**Task**: Read the essay "Leading from the Soul" below and decide whether each statement agrees with it: (a) the leaders it names spent much of their time alone, reading and deliberating; (b) Altman and Haas blame imperial overstretch above all for the threat to American power; (c) the Great Recession began in August 2008. Answer yes or no for each, and quote the essay's deciding words exactly.

[Text under study]

24 January 2011

Leading from the Soul (Part 1 of 4)


Part I: Introduction

When I think of great leaders I think of people like Abraham Lincoln, Mahatma Gandhi, and the Reverend Martin Luther King, Jr.  They were people whom against all odds and, moreover, against popular opinion, led society to places it would have never gone without them – to places that established new norms and higher expectations.  Their ideas and convictions were asserted thoughtfully and courageously and they never wavered from their purpose: to improve the lot of humanity.  These leaders spent a great deal of their time alone, reading and deliberating.  These leaders took risks that elevated everyone.  These leaders had a humble sense of self and a clear sense of mission.  When the history books are written about the early 21st century, I believe it will be claimed that while we suffered from economic malaise, global warming, terrorist acts, etc., the cause was not a housing or capital markets crisis, or an addiction to fossil fuels, or declining test scores, rising federal deficits, or even a broken healthcare system, it was rather a debilitating scarcity of leadership.  Leaders today show little, if any, of the characteristics of Lincoln, Gandhi, and King. 

            Affluence has had much to do with this dearth of leadership.  For the last twenty years or so, since the collapse of the Soviet Union and the end of the Cold War, we frankly have not needed much leadership. If a difficult question remained unanswered, the consequences were few. Prosperity assured enough slack in the system that mistakes could be absorbed with little pain and no devastation. Evolutionary pressures that might have selected for capable leaders were largely absent.  Foreign affairs columnist for The Financial Times, Gideon Rachman, writes that the post-Cold War days of optimism are over, replaced by a new “Age of Anxiety” that portends a “zero-sum future.”[1] The so-called “Great Recession” that started in August 2007, and the turmoil of a global rebalancing of power that calls into serious question the future of America’s superpower status, means that whatever slack existed in the system is now gone.  Roger Altman and Richard Haas outlined the brutal details of American profligacy and declining American power in the journal of Foreign Affairs where they claimed, it was a lack of political will at home, as opposed to imperial overstretch “that threatens American power and security.”[2] The fact is everything has a consequence again, and leadership is essential.

[/Text under study]
[Information provided]

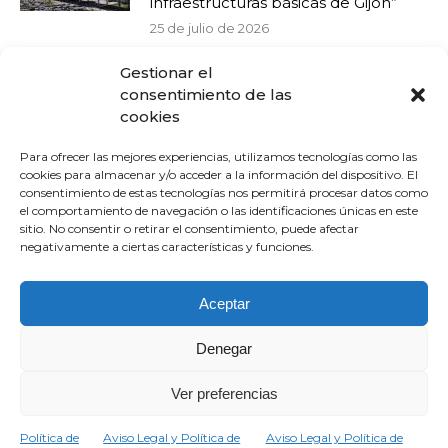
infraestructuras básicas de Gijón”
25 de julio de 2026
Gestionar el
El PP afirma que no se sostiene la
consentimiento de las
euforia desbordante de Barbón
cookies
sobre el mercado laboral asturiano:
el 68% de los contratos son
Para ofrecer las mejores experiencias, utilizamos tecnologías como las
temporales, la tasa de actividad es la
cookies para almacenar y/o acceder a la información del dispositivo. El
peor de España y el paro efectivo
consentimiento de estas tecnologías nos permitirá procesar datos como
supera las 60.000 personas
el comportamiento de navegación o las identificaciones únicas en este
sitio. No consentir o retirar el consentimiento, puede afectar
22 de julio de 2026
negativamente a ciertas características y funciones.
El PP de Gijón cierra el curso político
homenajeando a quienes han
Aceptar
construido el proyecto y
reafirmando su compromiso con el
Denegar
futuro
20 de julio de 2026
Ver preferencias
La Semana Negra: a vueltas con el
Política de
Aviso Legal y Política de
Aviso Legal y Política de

[/Information provided]

**Result of the task**:
(a) Yes: "These leaders spent a great deal of their time alone, reading and deliberating."
(b) No: "it was a lack of political will at home, as opposed to imperial overstretch “that threatens American power and security.”"
(c) No: "The so-called “Great Recession” that started in August 2007"